* **INFORMATION**:

• • • •

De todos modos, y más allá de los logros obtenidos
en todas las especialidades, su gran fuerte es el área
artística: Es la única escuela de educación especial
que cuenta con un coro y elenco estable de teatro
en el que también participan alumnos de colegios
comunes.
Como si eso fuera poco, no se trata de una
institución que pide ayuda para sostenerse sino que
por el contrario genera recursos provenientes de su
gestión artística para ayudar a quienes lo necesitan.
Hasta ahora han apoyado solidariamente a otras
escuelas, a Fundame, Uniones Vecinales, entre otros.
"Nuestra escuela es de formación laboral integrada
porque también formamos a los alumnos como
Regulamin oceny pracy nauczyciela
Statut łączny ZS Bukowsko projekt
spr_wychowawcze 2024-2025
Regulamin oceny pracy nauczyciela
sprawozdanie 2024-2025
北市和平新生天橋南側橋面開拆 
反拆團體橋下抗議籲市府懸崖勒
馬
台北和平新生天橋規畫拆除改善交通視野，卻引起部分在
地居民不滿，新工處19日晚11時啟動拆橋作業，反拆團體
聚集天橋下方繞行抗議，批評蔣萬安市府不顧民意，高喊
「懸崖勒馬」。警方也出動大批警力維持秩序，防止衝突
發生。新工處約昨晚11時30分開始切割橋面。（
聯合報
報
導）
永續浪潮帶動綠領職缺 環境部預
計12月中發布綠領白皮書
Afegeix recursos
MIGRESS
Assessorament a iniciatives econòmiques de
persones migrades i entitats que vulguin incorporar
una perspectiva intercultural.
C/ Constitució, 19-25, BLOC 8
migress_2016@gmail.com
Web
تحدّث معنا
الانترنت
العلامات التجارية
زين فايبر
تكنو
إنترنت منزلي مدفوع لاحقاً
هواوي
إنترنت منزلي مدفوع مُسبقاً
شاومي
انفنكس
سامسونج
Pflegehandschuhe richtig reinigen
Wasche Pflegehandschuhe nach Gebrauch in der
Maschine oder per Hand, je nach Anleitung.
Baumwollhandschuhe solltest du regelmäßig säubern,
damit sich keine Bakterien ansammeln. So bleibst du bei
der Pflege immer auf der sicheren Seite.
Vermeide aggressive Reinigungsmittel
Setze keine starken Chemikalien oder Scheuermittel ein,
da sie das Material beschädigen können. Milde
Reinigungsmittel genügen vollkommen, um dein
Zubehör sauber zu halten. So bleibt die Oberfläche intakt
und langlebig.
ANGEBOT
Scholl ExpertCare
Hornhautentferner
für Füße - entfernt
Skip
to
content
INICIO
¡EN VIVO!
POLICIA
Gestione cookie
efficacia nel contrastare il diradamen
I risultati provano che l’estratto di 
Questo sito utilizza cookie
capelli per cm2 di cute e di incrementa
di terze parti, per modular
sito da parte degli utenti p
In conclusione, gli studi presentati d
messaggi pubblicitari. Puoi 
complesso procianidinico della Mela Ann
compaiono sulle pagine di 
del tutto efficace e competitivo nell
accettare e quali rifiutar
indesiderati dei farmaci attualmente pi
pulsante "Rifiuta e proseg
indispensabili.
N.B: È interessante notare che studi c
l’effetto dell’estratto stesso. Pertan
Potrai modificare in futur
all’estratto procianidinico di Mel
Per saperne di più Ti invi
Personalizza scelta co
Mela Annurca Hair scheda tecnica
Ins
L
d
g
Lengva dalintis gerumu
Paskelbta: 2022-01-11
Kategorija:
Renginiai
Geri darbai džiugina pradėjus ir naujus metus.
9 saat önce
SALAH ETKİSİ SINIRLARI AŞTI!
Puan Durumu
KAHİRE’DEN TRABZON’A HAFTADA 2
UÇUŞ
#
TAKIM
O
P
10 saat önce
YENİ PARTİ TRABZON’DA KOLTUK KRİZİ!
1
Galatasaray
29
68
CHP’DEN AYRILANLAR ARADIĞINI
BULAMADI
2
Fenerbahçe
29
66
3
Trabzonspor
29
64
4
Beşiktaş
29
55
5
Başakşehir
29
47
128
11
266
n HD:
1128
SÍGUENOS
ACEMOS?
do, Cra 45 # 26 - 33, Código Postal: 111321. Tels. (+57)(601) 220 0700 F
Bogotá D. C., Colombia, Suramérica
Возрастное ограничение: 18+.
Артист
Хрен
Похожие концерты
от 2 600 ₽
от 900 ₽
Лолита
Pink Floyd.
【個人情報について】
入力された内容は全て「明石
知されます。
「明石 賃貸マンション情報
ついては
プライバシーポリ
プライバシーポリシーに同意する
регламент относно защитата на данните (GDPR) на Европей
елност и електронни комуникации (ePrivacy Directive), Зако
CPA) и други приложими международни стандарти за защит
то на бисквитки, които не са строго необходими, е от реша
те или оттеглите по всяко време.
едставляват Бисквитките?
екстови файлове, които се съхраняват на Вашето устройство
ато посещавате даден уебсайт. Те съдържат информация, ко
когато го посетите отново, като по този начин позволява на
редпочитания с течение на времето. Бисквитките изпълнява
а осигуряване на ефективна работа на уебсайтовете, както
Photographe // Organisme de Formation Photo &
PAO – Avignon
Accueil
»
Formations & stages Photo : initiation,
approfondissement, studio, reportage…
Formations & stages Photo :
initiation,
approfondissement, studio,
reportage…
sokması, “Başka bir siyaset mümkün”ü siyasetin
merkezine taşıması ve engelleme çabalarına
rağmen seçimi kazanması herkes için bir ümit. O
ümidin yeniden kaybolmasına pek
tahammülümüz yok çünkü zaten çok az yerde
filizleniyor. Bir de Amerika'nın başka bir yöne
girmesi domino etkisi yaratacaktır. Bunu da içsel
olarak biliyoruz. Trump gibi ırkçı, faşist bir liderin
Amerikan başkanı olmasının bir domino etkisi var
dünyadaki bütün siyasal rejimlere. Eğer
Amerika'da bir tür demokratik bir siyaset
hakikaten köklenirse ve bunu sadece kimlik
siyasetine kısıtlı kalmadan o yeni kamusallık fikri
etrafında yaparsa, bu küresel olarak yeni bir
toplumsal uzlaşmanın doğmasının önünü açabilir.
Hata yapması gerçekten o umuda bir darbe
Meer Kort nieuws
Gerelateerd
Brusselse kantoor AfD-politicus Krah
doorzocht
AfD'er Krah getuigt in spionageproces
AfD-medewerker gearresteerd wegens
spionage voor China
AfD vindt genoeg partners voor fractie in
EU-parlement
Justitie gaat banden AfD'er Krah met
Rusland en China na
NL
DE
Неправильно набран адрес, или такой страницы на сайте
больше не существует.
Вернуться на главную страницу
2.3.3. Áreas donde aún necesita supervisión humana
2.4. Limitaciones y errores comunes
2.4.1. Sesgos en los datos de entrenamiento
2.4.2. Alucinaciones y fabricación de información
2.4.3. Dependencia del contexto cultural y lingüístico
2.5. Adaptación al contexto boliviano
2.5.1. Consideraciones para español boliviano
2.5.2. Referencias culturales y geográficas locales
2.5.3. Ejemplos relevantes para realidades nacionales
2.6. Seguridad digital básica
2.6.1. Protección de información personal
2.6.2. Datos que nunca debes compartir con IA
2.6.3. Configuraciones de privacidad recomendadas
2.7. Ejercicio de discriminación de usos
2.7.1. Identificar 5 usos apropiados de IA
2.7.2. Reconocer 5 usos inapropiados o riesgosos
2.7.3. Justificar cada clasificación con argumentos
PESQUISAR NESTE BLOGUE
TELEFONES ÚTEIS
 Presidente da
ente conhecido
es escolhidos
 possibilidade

• • • •

* **TASK INSTRUCTIONS**: Using the exact wording, transcribe all the records above.

* **SOLUTION TO THIS EXERCISE**:
De todos modos, y más allá de los logros obtenidos
en todas las especialidades, su gran fuerte es el área
artística: Es la única escuela de educación especial
que cuenta con un coro y elenco estable de teatro
en el que también participan alumnos de colegios
comunes.
Como si eso fuera poco, no se trata de una
institución que pide ayuda para sostenerse sino que
por el contrario genera recursos provenientes de su
gestión artística para ayudar a quienes lo necesitan.
Hasta ahora han apoyado solidariamente a otras
escuelas, a Fundame, Uniones Vecinales, entre otros.
"Nuestra escuela es de formación laboral integrada
porque también formamos a los alumnos como
Regulamin oceny pracy nauczyciela
Statut łączny ZS Bukowsko projekt
spr_wychowawcze 2024-2025
Regulamin oceny pracy nauczyciela
sprawozdanie 2024-2025
北市和平新生天橋南側橋面開拆 
反拆團體橋下抗議籲市府懸崖勒
馬
台北和平新生天橋規畫拆除改善交通視野，卻引起部分在
地居民不滿，新工處19日晚11時啟動拆橋作業，反拆團體
聚集天橋下方繞行抗議，批評蔣萬安市府不顧民意，高喊
「懸崖勒馬」。警方也出動大批警力維持秩序，防止衝突
發生。新工處約昨晚11時30分開始切割橋面。（
聯合報
報
導）
永續浪潮帶動綠領職缺 環境部預
計12月中發布綠領白皮書
Afegeix recursos
MIGRESS
Assessorament a iniciatives econòmiques de
persones migrades i entitats que vulguin incorporar
una perspectiva intercultural.
C/ Constitució, 19-25, BLOC 8
migress_2016@gmail.com
Web
تحدّث معنا
الانترنت
العلامات التجارية
زين فايبر
تكنو
إنترنت منزلي مدفوع لاحقاً
هواوي
إنترنت منزلي مدفوع مُسبقاً
شاومي
انفنكس
سامسونج
Pflegehandschuhe richtig reinigen
Wasche Pflegehandschuhe nach Gebrauch in der
Maschine oder per Hand, je nach Anleitung.
Baumwollhandschuhe solltest du regelmäßig säubern,
damit sich keine Bakterien ansammeln. So bleibst du bei
der Pflege immer auf der sicheren Seite.
Vermeide aggressive Reinigungsmittel
Setze keine starken Chemikalien oder Scheuermittel ein,
da sie das Material beschädigen können. Milde
Reinigungsmittel genügen vollkommen, um dein
Zubehör sauber zu halten. So bleibt die Oberfläche intakt
und langlebig.
ANGEBOT
Scholl ExpertCare
Hornhautentferner
für Füße - entfernt
Skip
to
content
INICIO
¡EN VIVO!
POLICIA
Gestione cookie
efficacia nel contrastare il diradamen
I risultati provano che l’estratto di 
Questo sito utilizza cookie
capelli per cm2 di cute e di incrementa
di terze parti, per modular
sito da parte degli utenti p
In conclusione, gli studi presentati d
messaggi pubblicitari. Puoi 
complesso procianidinico della Mela Ann
compaiono sulle pagine di 
del tutto efficace e competitivo nell
accettare e quali rifiutar
indesiderati dei farmaci attualmente pi
pulsante "Rifiuta e proseg
indispensabili.
N.B: È interessante notare che studi c
l’effetto dell’estratto stesso. Pertan
Potrai modificare in futur
all’estratto procianidinico di Mel
Per saperne di più Ti invi
Personalizza scelta co
Mela Annurca Hair scheda tecnica
Ins
L
d
g
Lengva dalintis gerumu
Paskelbta: 2022-01-11
Kategorija:
Renginiai
Geri darbai džiugina pradėjus ir naujus metus.
9 saat önce
SALAH ETKİSİ SINIRLARI AŞTI!
Puan Durumu
KAHİRE’DEN TRABZON’A HAFTADA 2
UÇUŞ
#
TAKIM
O
P
10 saat önce
YENİ PARTİ TRABZON’DA KOLTUK KRİZİ!
1
Galatasaray
29
68
CHP’DEN AYRILANLAR ARADIĞINI
BULAMADI
2
Fenerbahçe
29
66
3
Trabzonspor
29
64
4
Beşiktaş
29
55
5
Başakşehir
29
47
128
11
266
n HD:
1128
SÍGUENOS
ACEMOS?
do, Cra 45 # 26 - 33, Código Postal: 111321. Tels. (+57)(601) 220 0700 F
Bogotá D. C., Colombia, Suramérica
Возрастное ограничение: 18+.
Артист
Хрен
Похожие концерты
от 2 600 ₽
от 900 ₽
Лолита
Pink Floyd.
【個人情報について】
入力された内容は全て「明石
知されます。
「明石 賃貸マンション情報
ついては
プライバシーポリ
プライバシーポリシーに同意する
регламент относно защитата на данните (GDPR) на Европей
елност и електронни комуникации (ePrivacy Directive), Зако
CPA) и други приложими международни стандарти за защит
то на бисквитки, които не са строго необходими, е от реша
те или оттеглите по всяко време.
едставляват Бисквитките?
екстови файлове, които се съхраняват на Вашето устройство
ато посещавате даден уебсайт. Те съдържат информация, ко
когато го посетите отново, като по този начин позволява на
редпочитания с течение на времето. Бисквитките изпълнява
а осигуряване на ефективна работа на уебсайтовете, както
Photographe // Organisme de Formation Photo &
PAO – Avignon
Accueil
»
Formations & stages Photo : initiation,
approfondissement, studio, reportage…
Formations & stages Photo :
initiation,
approfondissement, studio,
reportage…
sokması, “Başka bir siyaset mümkün”ü siyasetin
merkezine taşıması ve engelleme çabalarına
rağmen seçimi kazanması herkes için bir ümit. O
ümidin yeniden kaybolmasına pek
tahammülümüz yok çünkü zaten çok az yerde
filizleniyor. Bir de Amerika'nın başka bir yöne
girmesi domino etkisi yaratacaktır. Bunu da içsel
olarak biliyoruz. Trump gibi ırkçı, faşist bir liderin
Amerikan başkanı olmasının bir domino etkisi var
dünyadaki bütün siyasal rejimlere. Eğer
Amerika'da bir tür demokratik bir siyaset
hakikaten köklenirse ve bunu sadece kimlik
siyasetine kısıtlı kalmadan o yeni kamusallık fikri
etrafında yaparsa, bu küresel olarak yeni bir
toplumsal uzlaşmanın doğmasının önünü açabilir.
Hata yapması gerçekten o umuda bir darbe
Meer Kort nieuws
Gerelateerd
Brusselse kantoor AfD-politicus Krah
doorzocht
AfD'er Krah getuigt in spionageproces
AfD-medewerker gearresteerd wegens
spionage voor China
AfD vindt genoeg partners voor fractie in
EU-parlement
Justitie gaat banden AfD'er Krah met
Rusland en China na
NL
DE
Неправильно набран адрес, или такой страницы на сайте
больше не существует.
Вернуться на главную страницу
2.3.3. Áreas donde aún necesita supervisión humana
2.4. Limitaciones y errores comunes
2.4.1. Sesgos en los datos de entrenamiento
2.4.2. Alucinaciones y fabricación de información
2.4.3. Dependencia del contexto cultural y lingüístico
2.5. Adaptación al contexto boliviano
2.5.1. Consideraciones para español boliviano
2.5.2. Referencias culturales y geográficas locales
2.5.3. Ejemplos relevantes para realidades nacionales
2.6. Seguridad digital básica
2.6.1. Protección de información personal
2.6.2. Datos que nunca debes compartir con IA
2.6.3. Configuraciones de privacidad recomendadas
2.7. Ejercicio de discriminación de usos
2.7.1. Identificar 5 usos apropiados de IA
2.7.2. Reconocer 5 usos inapropiados o riesgosos
2.7.3. Justificar cada clasificación con argumentos
PESQUISAR NESTE BLOGUE
TELEFONES ÚTEIS
 Presidente da
ente conhecido
es escolhidos
 possibilidade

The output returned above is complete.